HPE Moves Into Agentic AIOps with GreenLake Intelligence

GreenLake Intelligence helps IT teams manage operations (Image courtesy HPE)
HPE today launched GreenLake Intelligence, a new AI-powered framework designed to proactively monitor IT operations and autonomously take action to prevent problems before they arise. The company, which made the announcement at its annual HPE Discover conference in Las Vegas, says the shift to agentic AIOps will alleviate the burden on human administrators and operators while still keeping them in the loop.
Organizations today are struggling to monitor and control the vast array of servers, storage, networks, operating systems, databases, and applications that they rely on to deliver digital services to their customers. Traditional monitoring tools have long since been overwhelmed by the tsunami of observability data flowing off these systems, which led directly to the reliance on machine learning techniques to detect abnormalities, which led to the AIOps era.
But the volume of observability data has continued to grow unabated, and now the AIOps and observability tool vendors are becoming overwhelmed. In some situations, the size of companies’ observability data rivals the enterprise data that actually drives their business. To address this situation, some companies are turning to agentic AI to not only monitor IT operations but to mimic human responses to them.
This is the path that HPE is taking with GreenLake Intelligence, which is one of several announcements HPE made at its Discover conference today. GreenLake Intelligence is a new offering under HPE’s GreenLake Copilot that automatically deploys AI agents to monitor an array of server, storage, networking, and virtualized resources, including customer IT resources developed by HPE as well as third-party gear, running either on prem or in the cloud.
GreenLake Intelligence is based on a domain-specific large language model (LLM) that’s trained on HPE’s telemetry, logs, configurations, and support data. It also includes an array of various agents that use Model Context Protocol (MCP) to coordinate with each other through an “agentic mesh.”
“We are building Greenlake agents with the situational awareness they need to make intelligent decisions based on real-time infrastructure metrics and business logic,” writes Brian Gruttadauria, the CTO of HPE’s hybrid cloud/AI business in a blog post. “Whether you’re attempting to retrieve data from an HPE Alletra Storage MP X10000 storage array or provision a Kubernetes cluster for a mission-critical application, or understand the experience of a user on Wi-Fi, the agents orchestrate to deliver on the task requested.”
The use of MCP enables the agents to communicate with each other, calling in additional agents to solve AIOps challenges when the need arises.
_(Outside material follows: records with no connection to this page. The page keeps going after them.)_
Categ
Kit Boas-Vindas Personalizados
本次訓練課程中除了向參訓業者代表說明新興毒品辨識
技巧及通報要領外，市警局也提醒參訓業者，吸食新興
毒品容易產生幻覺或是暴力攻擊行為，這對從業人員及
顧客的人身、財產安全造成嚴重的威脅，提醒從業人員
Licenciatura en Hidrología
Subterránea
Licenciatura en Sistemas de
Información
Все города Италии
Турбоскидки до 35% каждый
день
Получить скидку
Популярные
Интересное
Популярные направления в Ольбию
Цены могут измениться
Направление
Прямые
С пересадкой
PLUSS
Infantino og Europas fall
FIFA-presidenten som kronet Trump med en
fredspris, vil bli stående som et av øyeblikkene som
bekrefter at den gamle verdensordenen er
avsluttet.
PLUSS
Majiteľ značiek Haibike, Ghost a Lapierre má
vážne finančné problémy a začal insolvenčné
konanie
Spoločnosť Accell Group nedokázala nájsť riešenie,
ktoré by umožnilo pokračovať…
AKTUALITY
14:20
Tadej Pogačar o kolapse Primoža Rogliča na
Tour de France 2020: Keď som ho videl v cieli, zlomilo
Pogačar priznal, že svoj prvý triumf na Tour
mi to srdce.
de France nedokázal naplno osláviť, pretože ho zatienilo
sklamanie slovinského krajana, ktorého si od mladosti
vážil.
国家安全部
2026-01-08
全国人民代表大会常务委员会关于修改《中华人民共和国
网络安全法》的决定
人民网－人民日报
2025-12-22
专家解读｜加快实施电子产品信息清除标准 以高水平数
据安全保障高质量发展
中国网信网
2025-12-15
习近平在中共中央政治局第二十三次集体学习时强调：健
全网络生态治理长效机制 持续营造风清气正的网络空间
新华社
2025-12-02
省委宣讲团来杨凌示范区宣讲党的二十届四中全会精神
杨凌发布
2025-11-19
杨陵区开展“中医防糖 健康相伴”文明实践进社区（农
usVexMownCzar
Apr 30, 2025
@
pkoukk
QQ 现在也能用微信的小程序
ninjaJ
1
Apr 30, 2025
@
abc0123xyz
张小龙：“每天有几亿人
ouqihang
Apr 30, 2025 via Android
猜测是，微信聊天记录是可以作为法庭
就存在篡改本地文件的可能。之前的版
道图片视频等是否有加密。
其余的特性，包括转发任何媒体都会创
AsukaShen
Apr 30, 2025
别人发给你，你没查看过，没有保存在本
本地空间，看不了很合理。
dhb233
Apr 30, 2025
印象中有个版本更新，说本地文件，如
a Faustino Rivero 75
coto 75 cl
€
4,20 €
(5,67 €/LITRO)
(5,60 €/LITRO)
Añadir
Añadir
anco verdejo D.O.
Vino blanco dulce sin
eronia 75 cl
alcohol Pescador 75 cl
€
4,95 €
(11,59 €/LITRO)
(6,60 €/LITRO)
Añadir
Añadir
For instance, if an agent detects anomalous behavior in financial data, it can request enhanced resources from another agent responsible for dynamic workload orchestration, HPE says.
GreenLake Intelligence will help overworked IT teams by shouldering some of the operational burden, HPE says. The copilot will help teams to keep things straight in increasingly complex hybrid cloud deployments, and also assist with root cause intelligence, the company says. In short, it will serve as the connective tissue between human operators and the systems they control by enabling natural-language interactions, providing contextual insights, and providing recommendations.
“HPE is reimagining hybrid IT as only we can do, catapulting organizations from the era of hybrid complexity to the era of agentic-AI-powered cloud operations,” stated HPE President and CEO Antonio Neri. “HPE’s new vision for hybrid IT is fueled by agentic intelligence at every layer of infrastructure, so enterprises can realize their boldest ambitions and achieve previously impossible levels of IT operations performance and efficiency.”